Leptodactylus paranaru
- Conservation status: Least Concern (IUCN 3.1)

Scientific classification
- Kingdom: Animalia
- Phylum: Chordata
- Class: Amphibia
- Order: Anura
- Family: Leptodactylidae
- Genus: Leptodactylus
- Species: L. paranaru
- Binomial name: Leptodactylus paranaru Magalhães, Lyra, Carvalho, Baldo, Brusquetti, Burella, Colli, Gehara, Giaretta, Haddad, Langone, López, Napoli, Santana, de Sá, and Garda, 2020

= Leptodactylus paranaru =

- Genus: Leptodactylus
- Species: paranaru
- Authority: Magalhães, Lyra, Carvalho, Baldo, Brusquetti, Burella, Colli, Gehara, Giaretta, Haddad, Langone, López, Napoli, Santana, de Sá, and Garda, 2020
- Conservation status: LC

Species of frog

Leptodactylus paranaru is a species of frog in the family Leptodactylidae. It is endemic to Brazil.

==Habitat==
Scientists have observed the frog in lowland forests, grasslands, and temporary bodies of water, such as ponds and flooded areas. Scientists saw the frog between 0 and 500 meters above sea level. Scientists believe this frog may have some tolerance to anthropogenic disturbance.

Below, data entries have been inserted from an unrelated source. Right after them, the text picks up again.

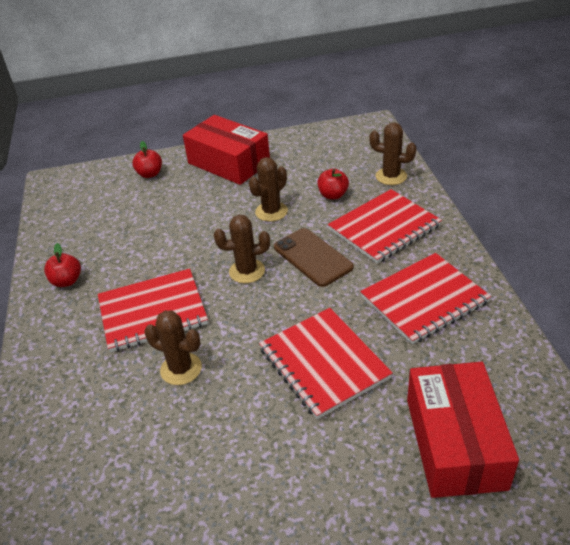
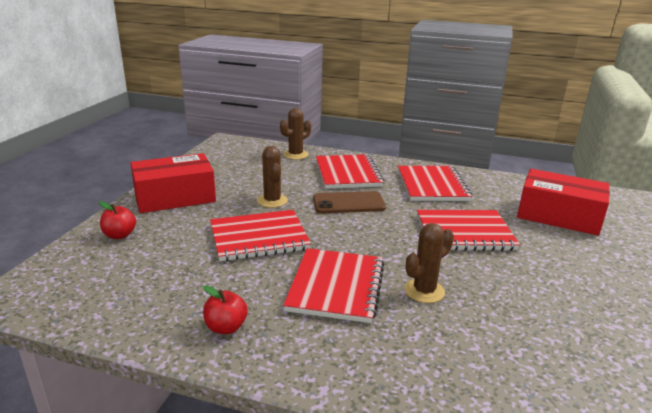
camera: 65 degrees left, 15 degrees down
brown cactus [214,215,270,283] -> none
red apple [317,169,349,199] -> none
none -> red notebook [210,210,311,261]

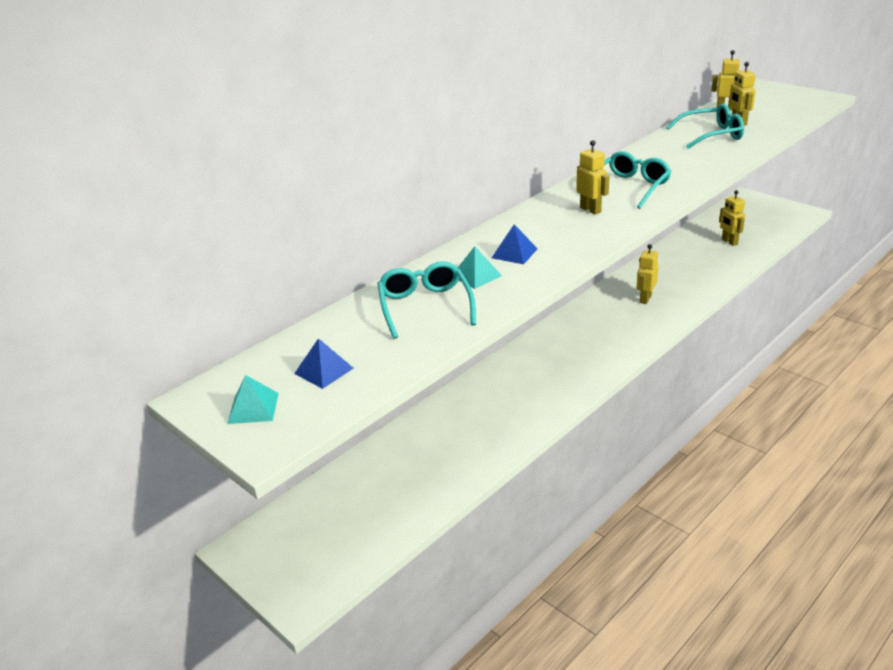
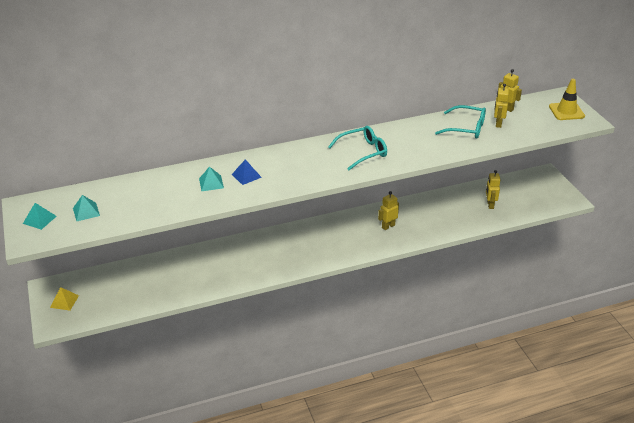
camera: 25 degrees right, 5 degrees up
blue pyramid [294,338,354,389] -> turquoise pyramid [73,195,100,222]
turquoise glasses [377,261,476,339] -> none
yellow robot [576,140,609,215] -> none
none -> yellow pyramid [50,287,79,311]
none -> yellow traffic cone [549,79,585,120]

The frog's known range includes protected parks.

==Reproduction==
These frogs reproduce in temporary bodies of water. The frog builds a foam nest on the water's surface for its eggs.

==Threats==
The IUCN classifies this species as least concern of extinction. In some parts of its range, it is subject to habitat loss.